Christopher is the Research Director of emLab, Co-Director of emLab’s Ocean & Fisheries Program, and a Professor of Resource Economics at the Bren School. His research focuses on natural resource economics, incomplete property rights, and decision making under uncertainty, with a particular emphasis on the value and effect of information on management decisions. In his work, he combines theoretical micro-economics with modeling and empirical analysis to inform policy on fisheries management, biological diversity, introduced species, industrial regulation, and marine policy. He has worked closely with national governments, international organizations, NGOs, and other partners from around the world to translate his research into on-the-ground action in a diverse spectrum of developed and developing countries. He currently serves as an advisor to California’s Governor Newsom on the Council of Economic Advisors and as a trustee of Environmental Defense Fund and Global Fishing Watch. Chris holds a Ph.D. in Agricultural and Resource Economics from the University of California, Berkeley. His many hobbies outside of work include cycling, gardening, woodworking, blacksmithing, beekeeping, and spending time with his family.

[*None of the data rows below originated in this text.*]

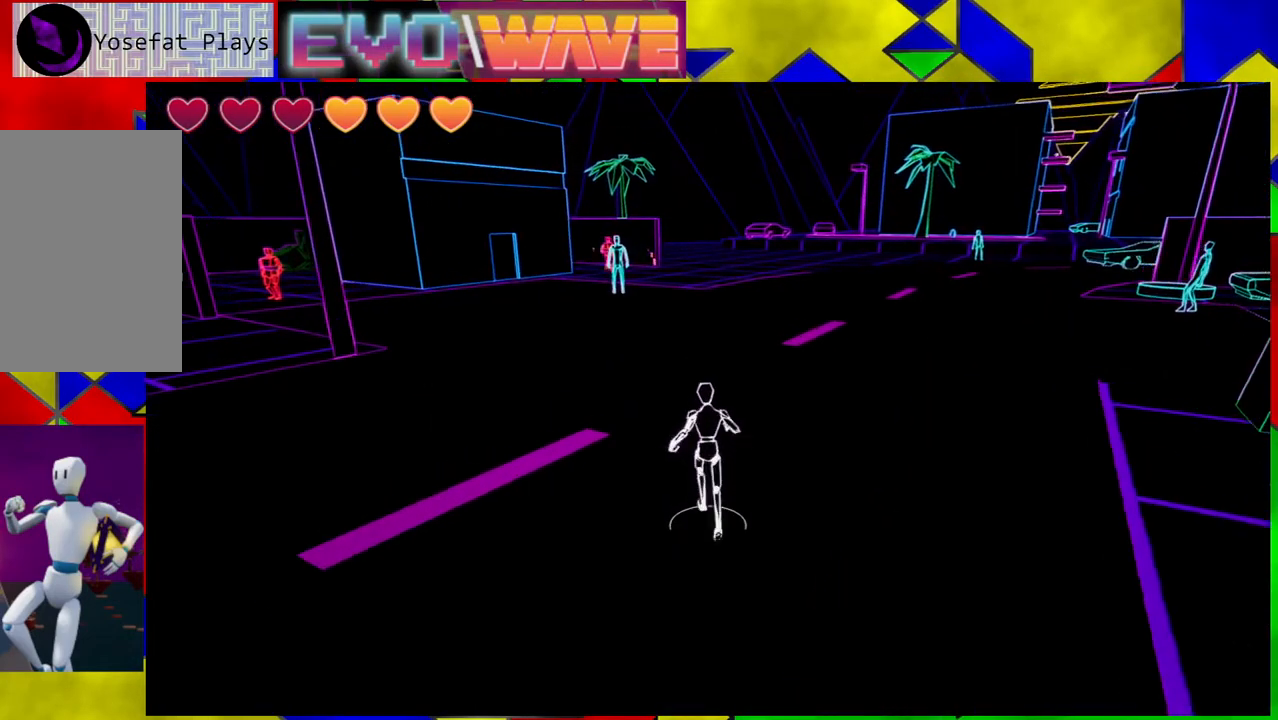
{"buttons": [], "left_stick": "up", "right_stick": "center", "events": []}
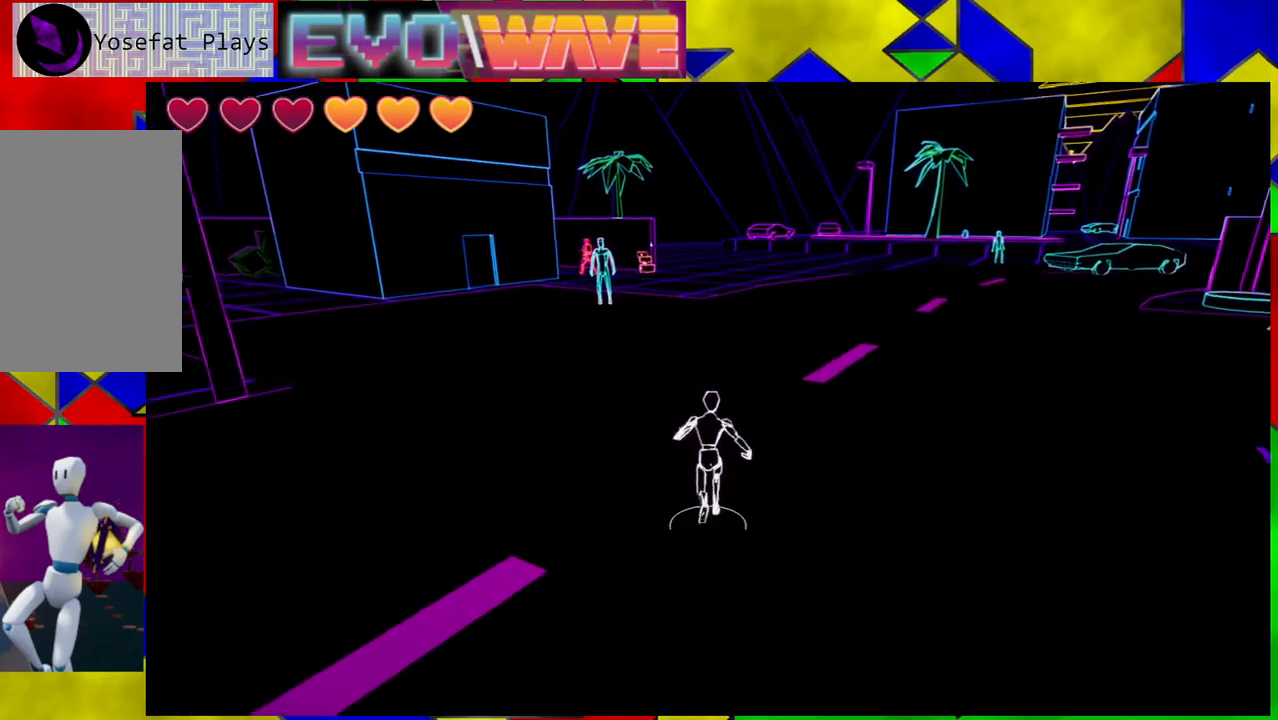
{"buttons": [], "left_stick": "up", "right_stick": "center", "events": [[150, "right_stick", "left"], [383, "right_stick", "center"]]}
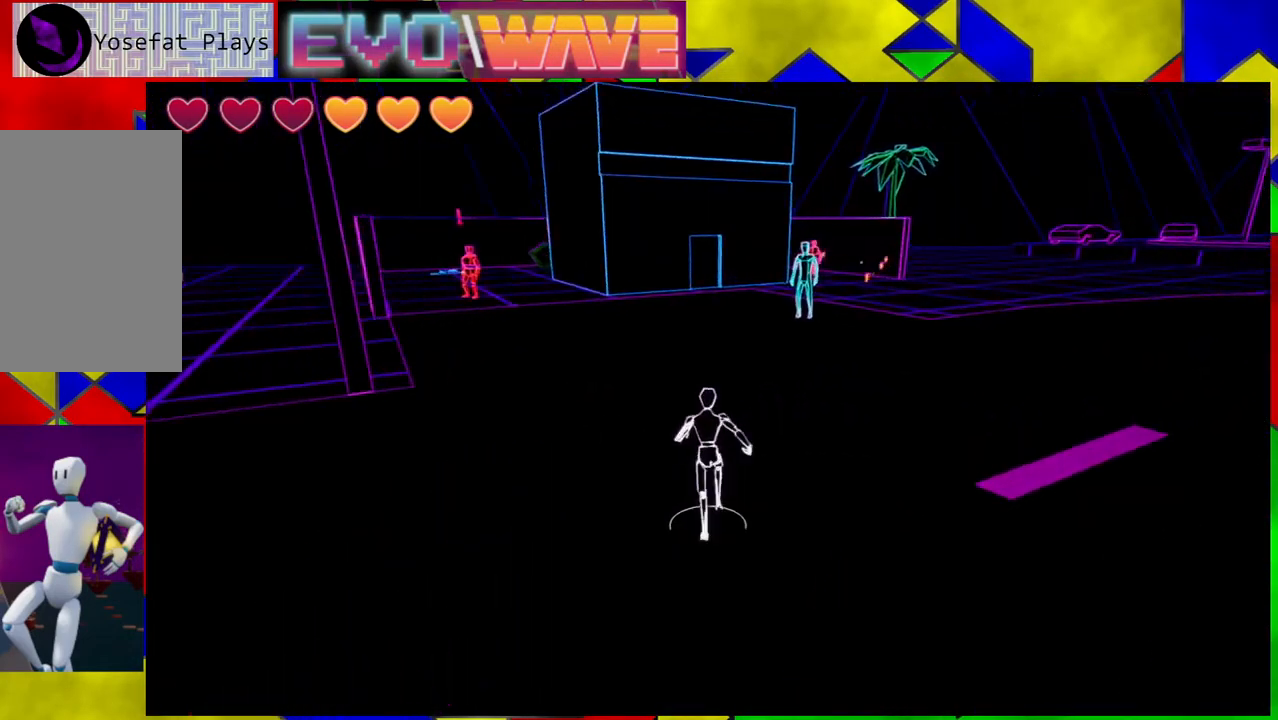
{"buttons": [], "left_stick": "up-right", "right_stick": "center", "events": [[417, "left_stick", "up-right"]]}
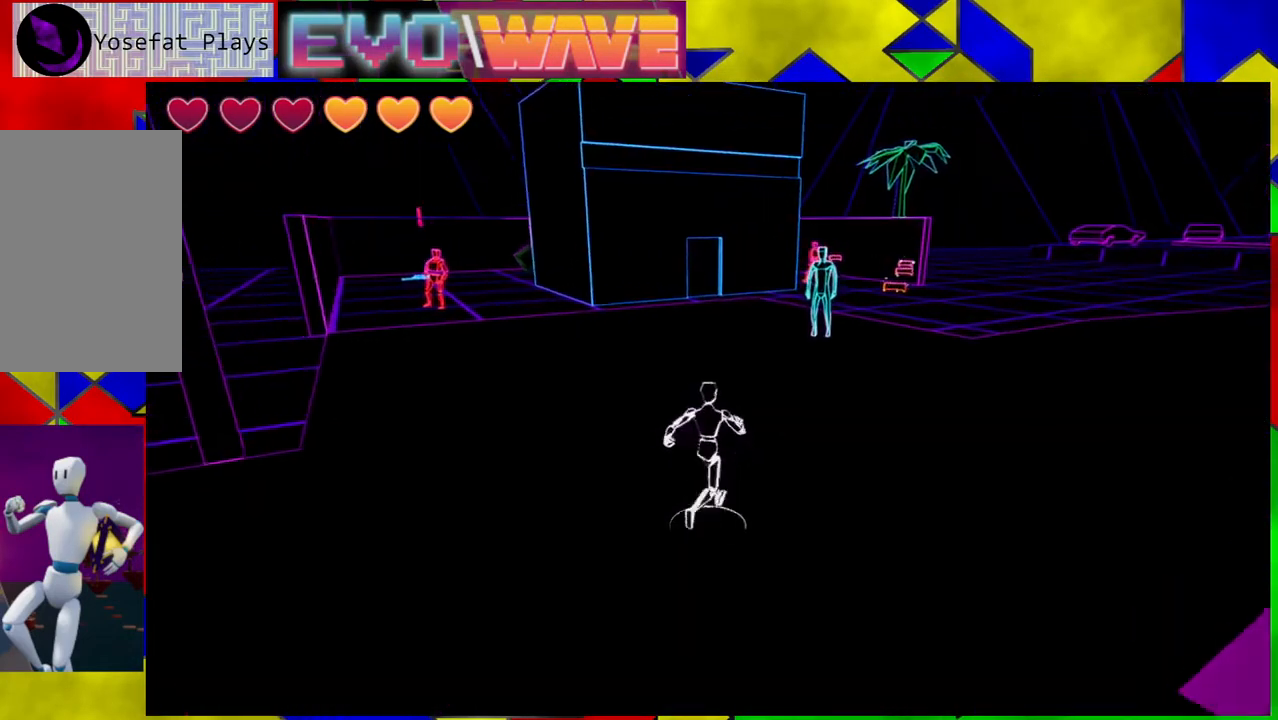
{"buttons": [], "left_stick": "up-right", "right_stick": "center", "events": []}
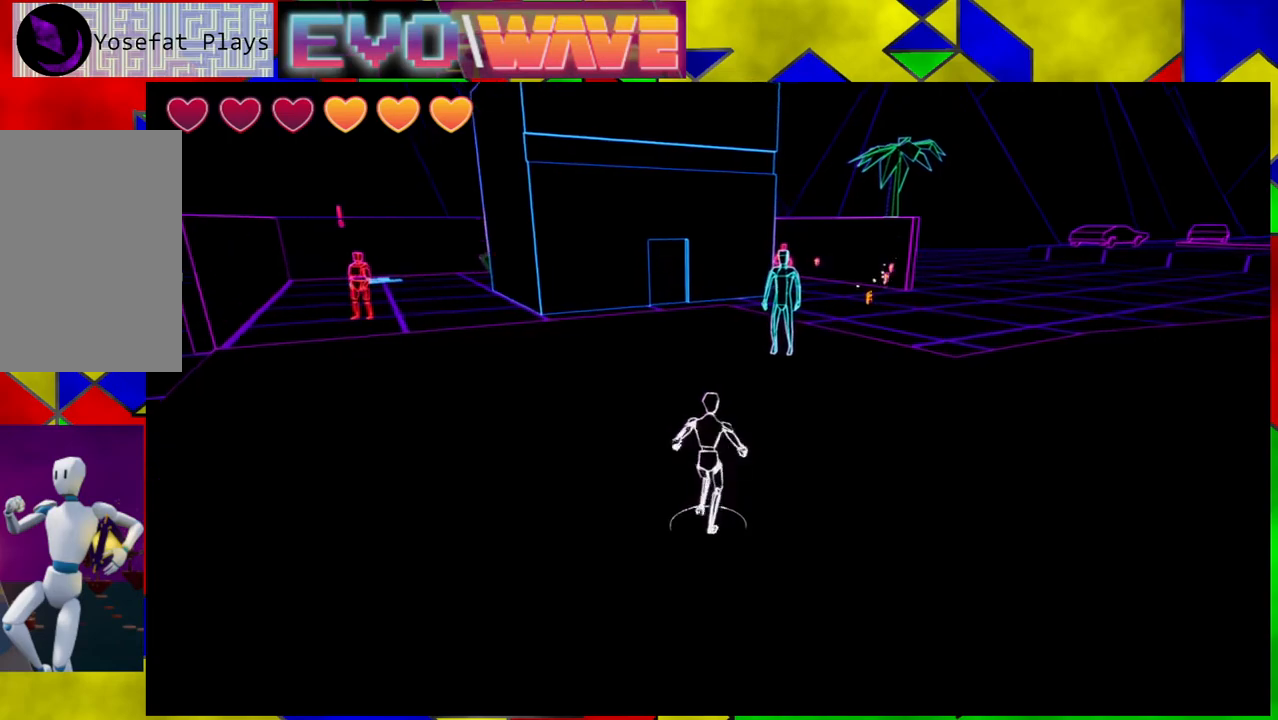
{"buttons": [], "left_stick": "up-right", "right_stick": "center", "events": [[100, "left_stick", "up"], [433, "left_stick", "up-right"]]}
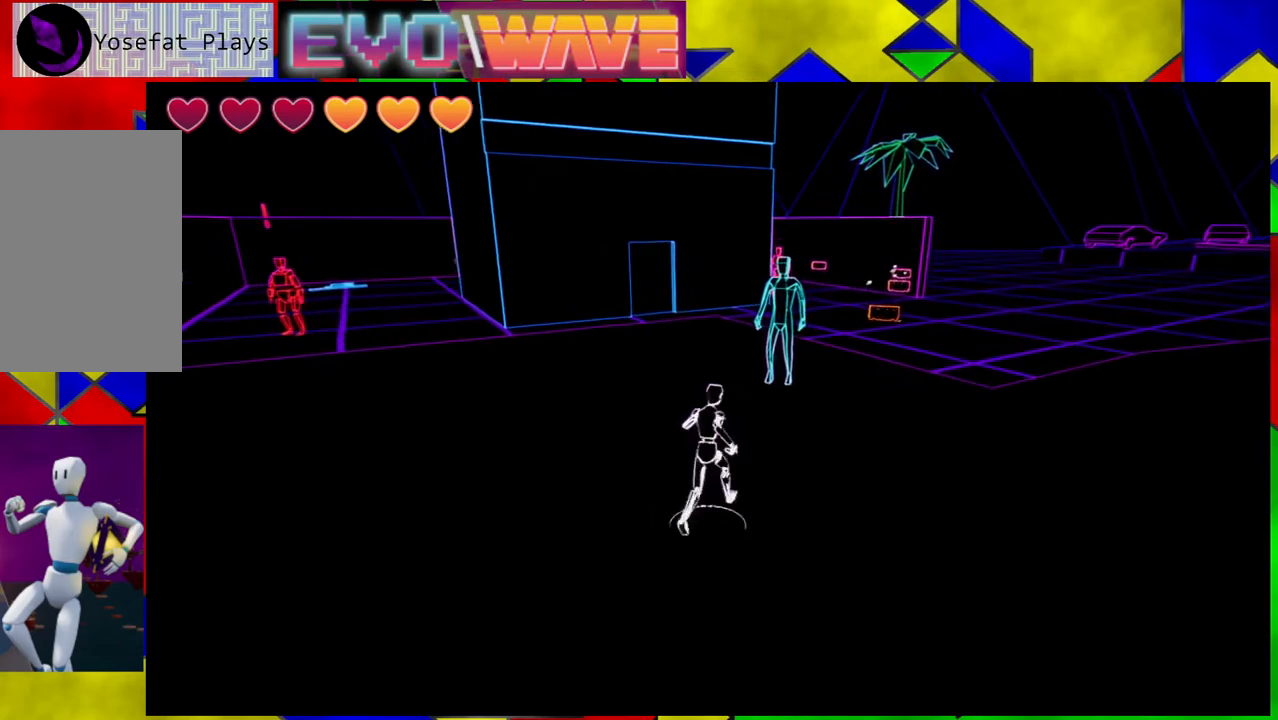
{"buttons": [], "left_stick": "up", "right_stick": "center", "events": [[467, "left_stick", "up"]]}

Gabriel is an environmental economist whose research studies how policy and illegal behavior affect wildlife conservation. His most recent paper shows that when regulators in Peru try to protect juvenile fish by temporarily closing specific areas of ocean, they inadvertently provide information about the location of schools of fish, resulting in large spillovers that cause the policy to backfire. Gabriel earned his Ph.D. from UC Berkeley’s Department of Agricultural and Resource Economics in May 2021. He loves open-water swimming from Goleta Beach.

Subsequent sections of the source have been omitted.